◆ EXERCICES À FAIRE:
- a) Dans l'article sur la campagne de Sarkozy, pour quelle raison l'UMP veut-elle exclure le député Christian Vanneste ? Réponds en une ou deux phrases.
- b) Recopie l'article sur la campagne de Sarkozy de « Travail, autorité, mérite, identité… » jusqu'à « Marine Le Pen. » inclus, en remplaçant « confiance » par « sympathie ».
- c) Écris la suite de l'article sur la campagne de Sarkozy à partir de l'endroit où il s'arrête.

◆ EXTRAIT DU DOCUMENT:
▬▬▬▬▬▬▬▬▬▬

On prend les mêmes et on recommence ? S’entourant à nouveau de l’équipe qui le fit gagner en 2007 – les Emmanuelle Mignon, les Patrick Buisson –, le président-candidat Sarkozy est persuadé que l’élection présidentielle se jouera cette fois encore sur les questions « sociétales ». La crise économique nous l’a fait oublier, mais 2007 ne fut pas seulement une campagne sur le pouvoir d’achat. L’élection de Sarkozy fut d’abord une victoire culturelle obtenue contre la gauche sur le terrain des idées.
Travail, autorité, mérite, identité… Le candidat de 2012 veut renouer le fil de ses promesses. Et regagner la confiance des catégories populaires retournées du côté du Front national de Marine Le Pen.
En période électorale, les électeurs sont invités à y voir clair et la « droitisation » du président en campagne a le mérite de « cliver » les forces en présence. C’est la loi du genre avant le premier tour. Sur les questions du mariage homosexuel et du « droit à l’adoption » qui s’ensuivrait, de la famille, de l’euthanasie, de l’immigration, du vote des étrangers, les deux principaux candidats – ou présentés comme tels – s’opposent.
Si François Bayrou, hésite, empruntant à la droite comme à la gauche, Marine Le Pen dévie peu de la ligne traditionnelle du Front national malgré quelques concessions à la « doxa » dominante. Les Français « préféreront l’original à la copie », pense-t-elle.
Toute la question est en effet de savoir si le candidat Sarkozy peut rejouer aujourd’hui la « rupture », comme s’il n’avait pas gouverné depuis cinq ans. La volonté de l’UMP d’exclure le député du nord, Christian Vanneste, pour des propos historiquement justes mais « moralement » incorrects, prouve assez à quel point l’esprit « soixantehuitard » demeure, jusqu’au sein de la majorité où deux lignes s’affrontent avec des considérations politiciennes en arrière-plan. Exit, donc, l’affreux député homophobe et place à la juste opposition du candidat Sarkozy aux revendications du lobby gay !

▬▬▬▬▬▬▬▬▬▬

◆ DONNÉES SOURCES:

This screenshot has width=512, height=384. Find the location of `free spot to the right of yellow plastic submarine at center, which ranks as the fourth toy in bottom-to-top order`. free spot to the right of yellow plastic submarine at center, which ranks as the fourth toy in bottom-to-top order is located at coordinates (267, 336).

▬▬▬▬▬▬▬▬▬▬

◆ RÉPONSES ATTENDUES:
- a) L'UMP veut l'exclure à cause de ses propos, que l'article dit « historiquement justes mais "moralement" incorrects ».

- b)
Travail, autorité, mérite, identité… Le candidat de 2012 veut renouer le fil de ses promesses. Et regagner la sympathie des catégories populaires retournées du côté du Front national de Marine Le Pen.

- c)
Pour faire mentir les sondages qui annoncent sa défaite en mai prochain, le chef de l’État veut donc tenir à nouveau ce langage des « valeurs » qui mobilisa en 2007 les classes moyennes et ouvrières. Car ces mêmes sondages rappellent que « la France silencieuse » – comme l’appelle Ivan Rioufol – n’est pas seulement préoccupée par le prix de l’essence. Elle l’est aussi par sa propre place dans son propre pays. Contrairement à ce que racontent les élites médiatiques qui la méprisent, l’avenir de son héritage culturel lui importe, autant que celui de ses enfants.
Ce qui rend d’autant plus dérisoire la bipolarisation qui oppose l’UMP et le PS sur fond de courbes, de taxes et d’avis d’experts. Les équipes qui entourent le président-candidat l’ont bien compris : comme en 2007, il apparaît que la famille, l’entreprise familiale, la nation, l’État régalien, l’éducation sont des « valeurs » plus sûres que tout le reste sur lequel les « experts » ont tout misé. Dans l’industrie aussi ou le « patriotisme économique » n’est plus un vain mot, même à gauche… même dans la bouche de François Bayrou. Tous « patriotes », au moins le temps de la campagne électorale ! Après ?
Bien sûr, François Hollande lui aussi défend des « valeurs ».
Ses « valeurs ». Et les deux candidats rivaliseront dans la défense de leurs « valeurs ». L’autorité, le mérite, d’un côté ; la générosité et le « droit des minorités » de l’autre. Le tout, au nom de la République, cette République une et indivisible dans son principe, mais de plus en plus plurielle dans les faits. Chacun son histoire qui n’est pas celle de l’autre. Le parti, la communauté, « ma conception à moi », comme ils disent, sont la règle, elle-même identifiée à la République !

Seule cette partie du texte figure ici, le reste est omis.